Kâh savaşta, kâh depremde…

Olağanüstü her türlü tehlikede en büyük kaybımız geleceğimizde, çocuklarımızda…

Bazen de bir elması işlemeyi bilmeyen cehalette…

Ülkemin en ücra köşesinden,gözümüzün önünde durana kadar,her bir çocuğun hayatına dokunacak doğru adımlar atılması şart. Gelecek onları korumakla başlıyor.Gelecek bizim şu an yapmış olduğumuz inşaatın malzemesinden çalmamakla başlıyor. Enkazlar altında nice geleceğimiz yatıyor…

Geçenlerde, ülkemiz adına gururla göklere imza atmış birini tanıma fırsatım oldu.

Bilecik’in Harmanköy’ünde dünyaya gelmiş, orada büyümüş,ortaokula kadar da orada yaşamış. Küçücük bir köyde ona sunulan kadar imkanla,neler yapabileceğini düşünüp durmuş ancak ona uzanan bir el her şeyin önünü açmış. Hayatını değiştiren şey ise, halasının İstanbul’dan gelip onu alıp götürmesiyle başlamış. Onu alıp okuması için İstanbul’a götürmesiyle…

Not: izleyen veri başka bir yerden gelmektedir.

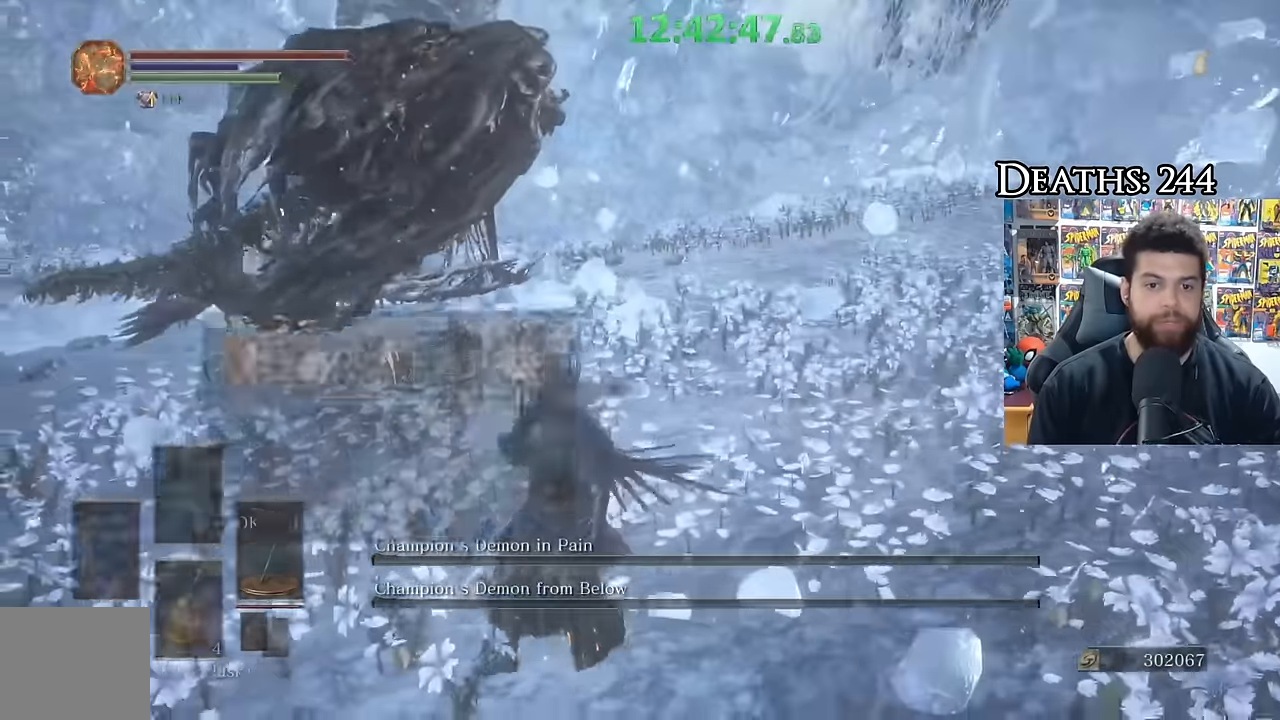
{"buttons": ["B"], "left_stick": "down-left", "right_stick": "right", "button_events": [[17, "START", "up"], [100, "DPAD_RIGHT", "down"], [217, "DPAD_RIGHT", "up"], [233, "A", "down"], [383, "A", "up"]]}
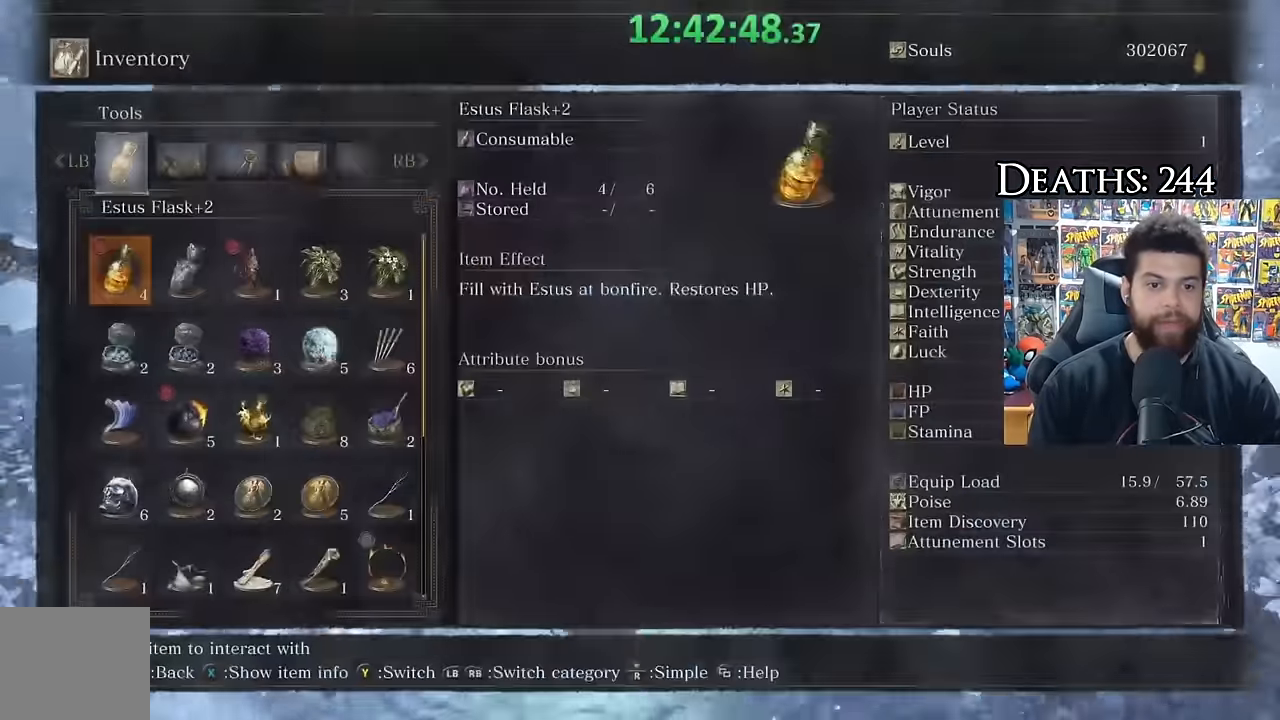
{"buttons": [], "left_stick": "center", "right_stick": "center", "button_events": [[133, "DPAD_DOWN", "down"], [217, "DPAD_DOWN", "up"], [283, "B", "up"], [367, "DPAD_DOWN", "down"], [450, "DPAD_DOWN", "up"]]}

İstanbul’da kendi hayatına yön verecek o kararı da Kuleli Askeri Lisesi’nden yana kullanmış…

Şimdilerde bu çocuk, Türkiye’nin kendi ürettiği ilk helikopterin test pilotu. Hem yerli üretiminin hem test uçuşlarının önemli noktasında yer alan, havacılık tarihimizin en önemli olaylarından birine imza atan cesur yürekli, ülkemizin ilk helikopter test pilotu Arif Ateş…  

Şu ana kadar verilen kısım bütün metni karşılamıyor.